Records for the task: Begin

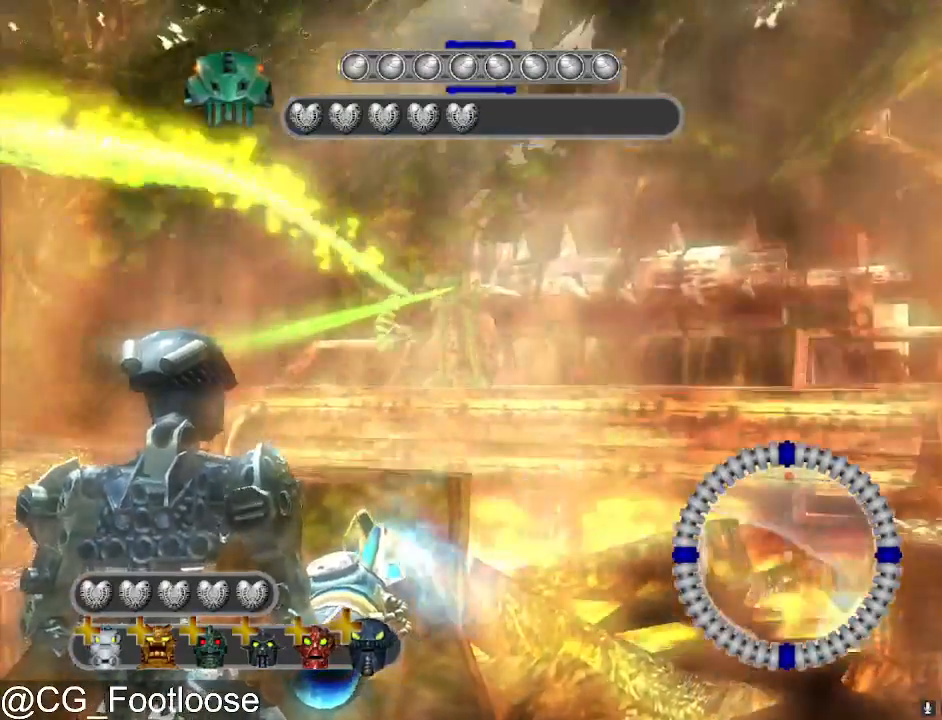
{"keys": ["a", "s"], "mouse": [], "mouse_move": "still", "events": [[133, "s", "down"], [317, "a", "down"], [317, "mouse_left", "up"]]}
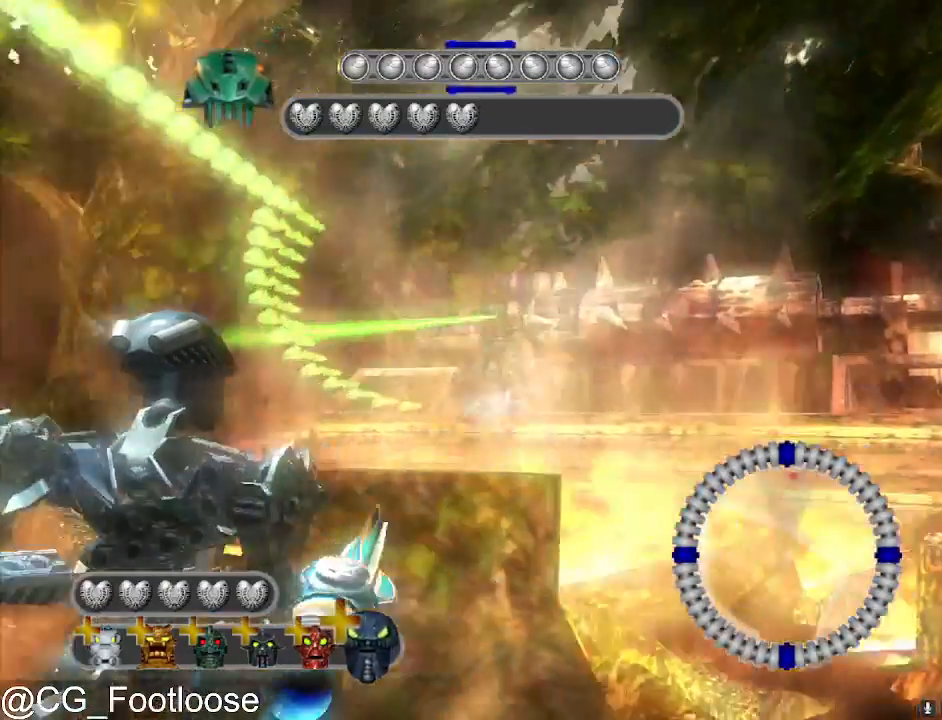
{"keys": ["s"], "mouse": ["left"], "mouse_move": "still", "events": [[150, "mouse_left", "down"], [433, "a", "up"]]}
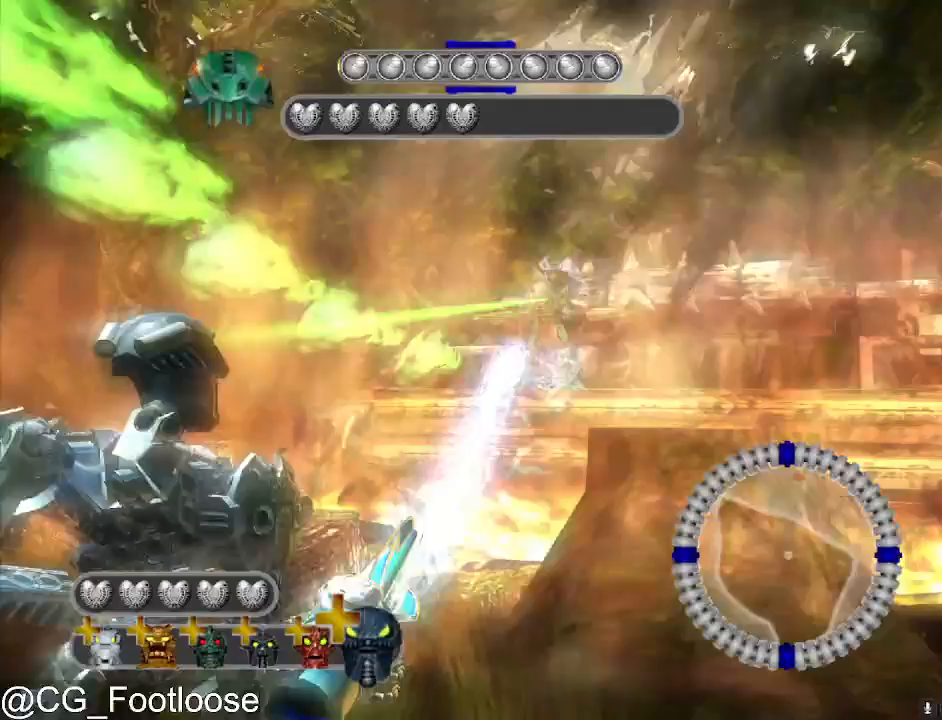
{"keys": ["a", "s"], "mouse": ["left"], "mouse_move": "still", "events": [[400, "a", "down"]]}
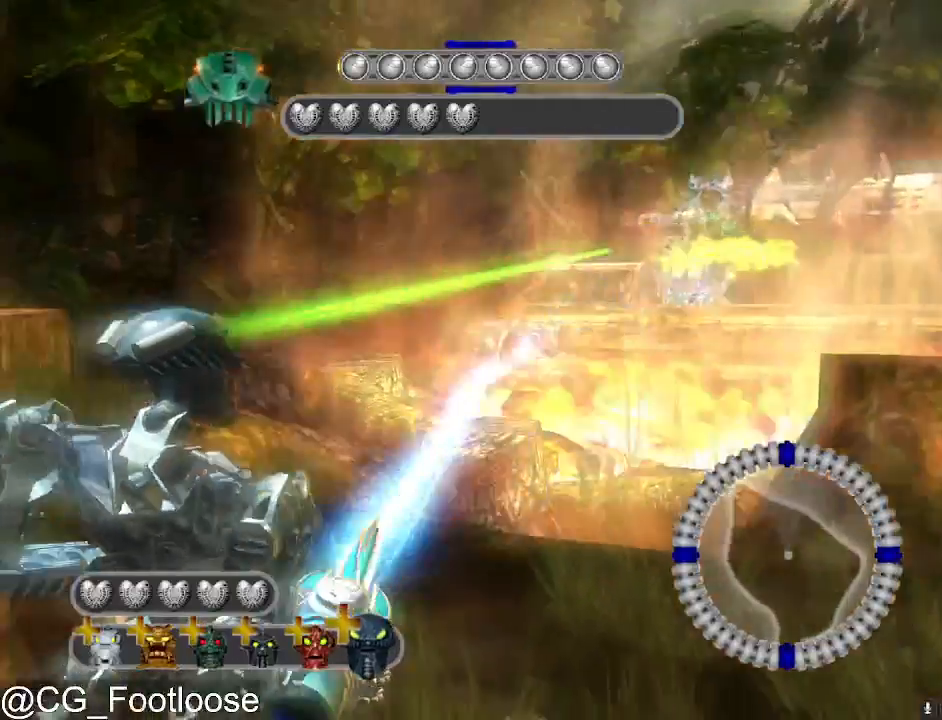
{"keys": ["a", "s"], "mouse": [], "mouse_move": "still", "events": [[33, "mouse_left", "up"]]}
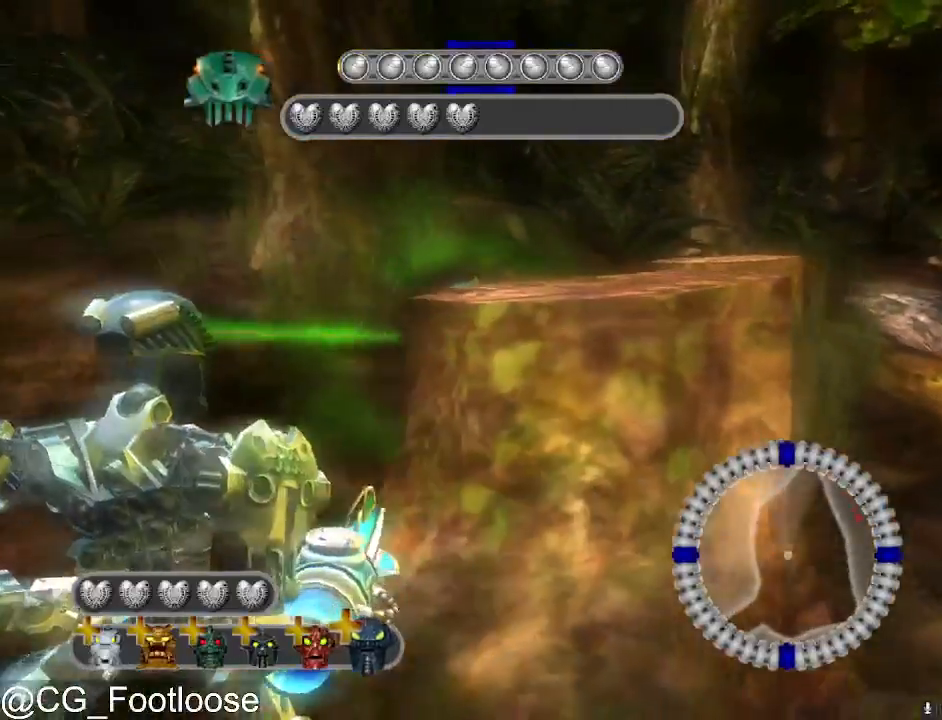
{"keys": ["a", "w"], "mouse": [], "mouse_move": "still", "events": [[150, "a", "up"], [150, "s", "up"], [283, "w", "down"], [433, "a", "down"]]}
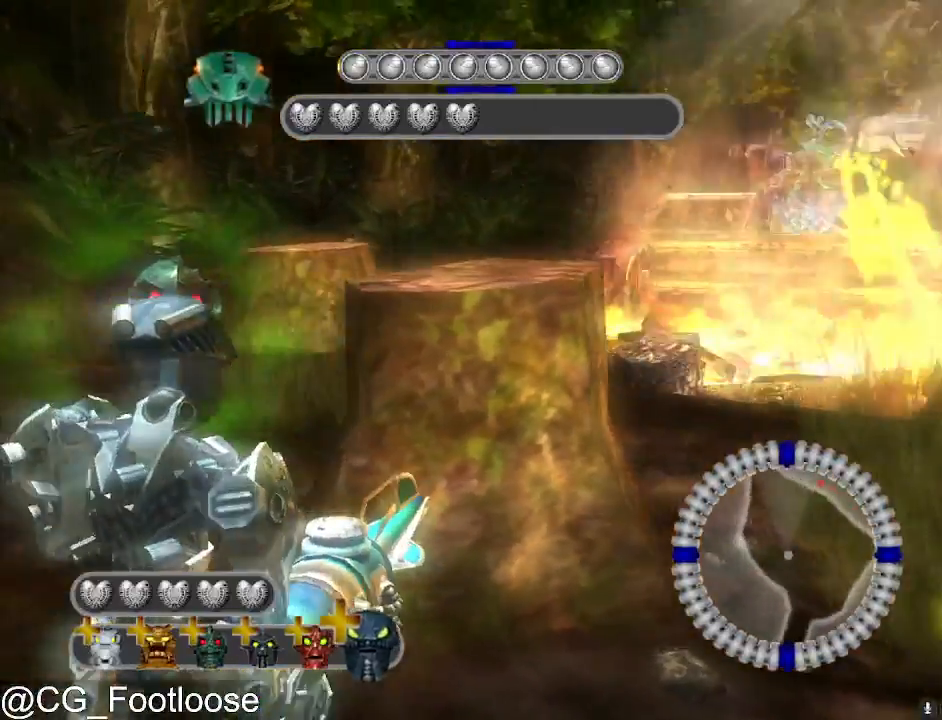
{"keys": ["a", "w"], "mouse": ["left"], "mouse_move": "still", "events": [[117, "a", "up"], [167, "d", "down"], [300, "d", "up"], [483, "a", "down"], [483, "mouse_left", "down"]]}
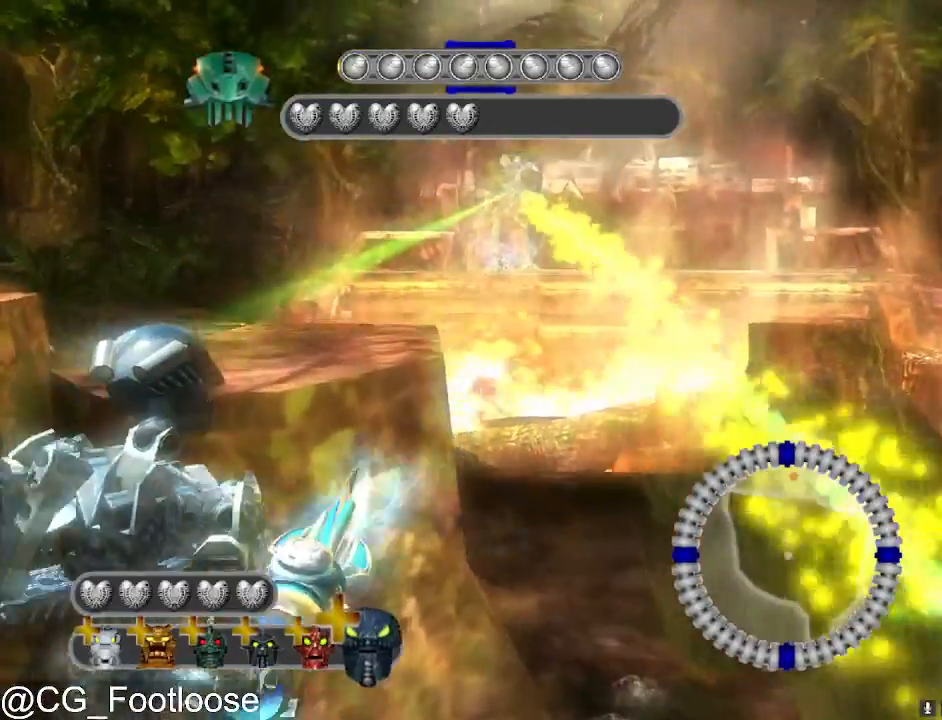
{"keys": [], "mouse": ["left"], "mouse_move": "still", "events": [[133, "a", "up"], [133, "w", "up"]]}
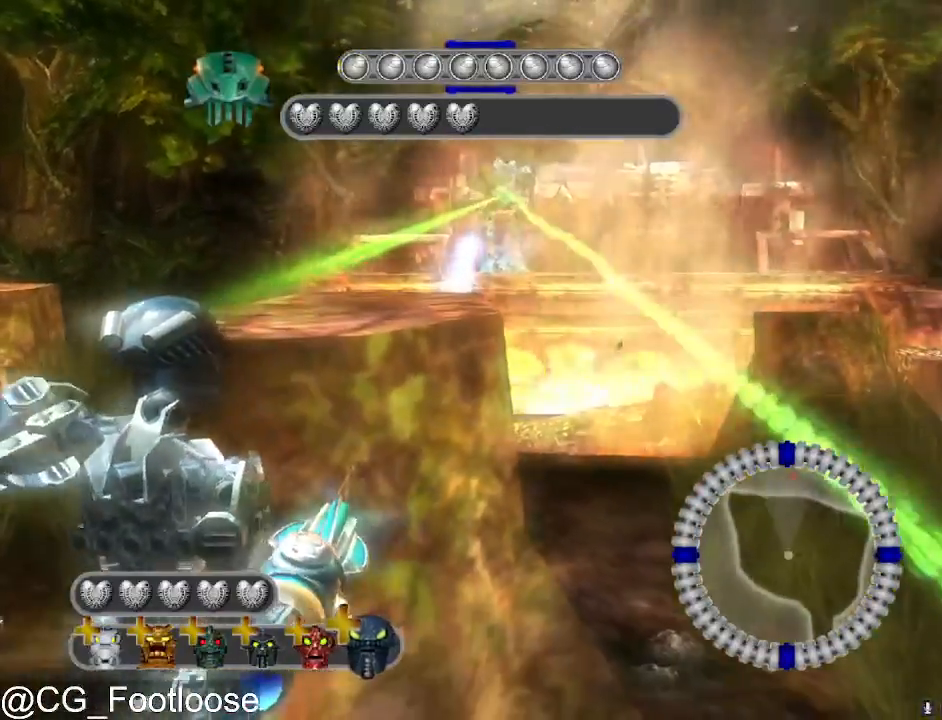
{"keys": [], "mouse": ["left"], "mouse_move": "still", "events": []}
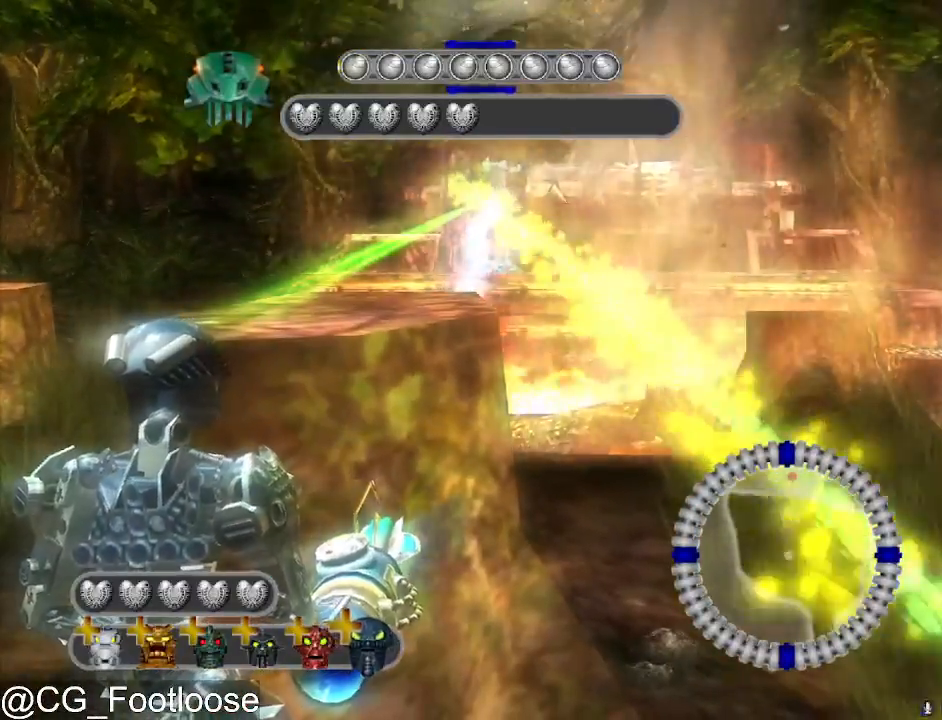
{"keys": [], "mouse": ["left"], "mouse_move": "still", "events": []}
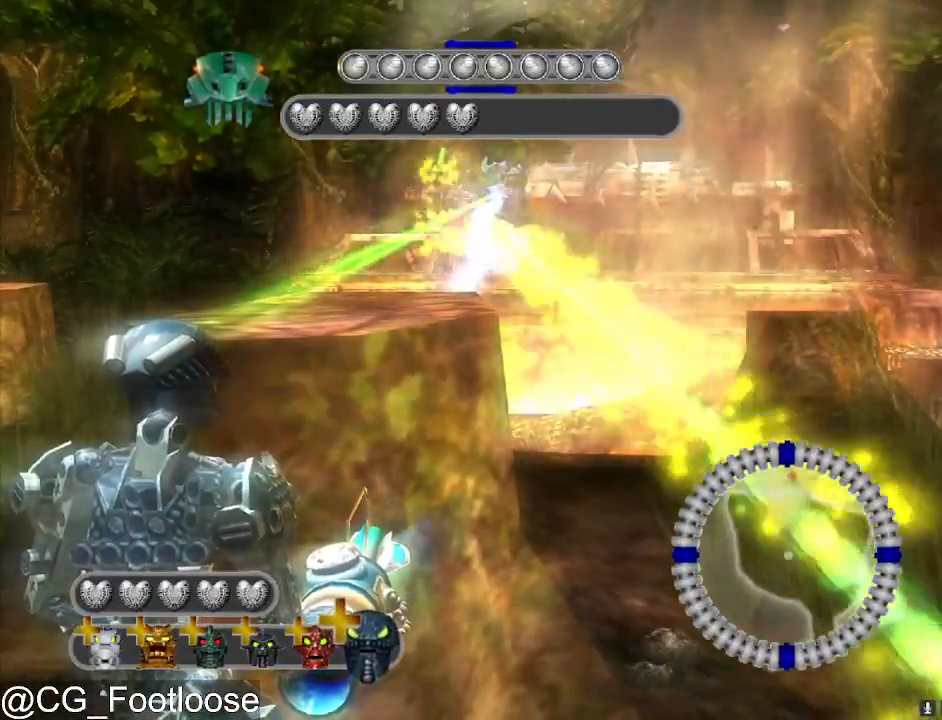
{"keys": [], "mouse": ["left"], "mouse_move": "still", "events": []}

Records for the task: End

§ Instructions for the task: A verbatim copy of the records above, without pictures, is required.

§ Result below:
{"keys": ["a", "s"], "mouse": [], "mouse_move": "still", "events": [[133, "s", "down"], [317, "a", "down"], [317, "mouse_left", "up"]]}
{"keys": ["s"], "mouse": ["left"], "mouse_move": "still", "events": [[150, "mouse_left", "down"], [433, "a", "up"]]}
{"keys": ["a", "s"], "mouse": ["left"], "mouse_move": "still", "events": [[400, "a", "down"]]}
{"keys": ["a", "s"], "mouse": [], "mouse_move": "still", "events": [[33, "mouse_left", "up"]]}
{"keys": ["a", "w"], "mouse": [], "mouse_move": "still", "events": [[150, "a", "up"], [150, "s", "up"], [283, "w", "down"], [433, "a", "down"]]}
{"keys": ["a", "w"], "mouse": ["left"], "mouse_move": "still", "events": [[117, "a", "up"], [167, "d", "down"], [300, "d", "up"], [483, "a", "down"], [483, "mouse_left", "down"]]}
{"keys": [], "mouse": ["left"], "mouse_move": "still", "events": [[133, "a", "up"], [133, "w", "up"]]}
{"keys": [], "mouse": ["left"], "mouse_move": "still", "events": []}
{"keys": [], "mouse": ["left"], "mouse_move": "still", "events": []}
{"keys": [], "mouse": ["left"], "mouse_move": "still", "events": []}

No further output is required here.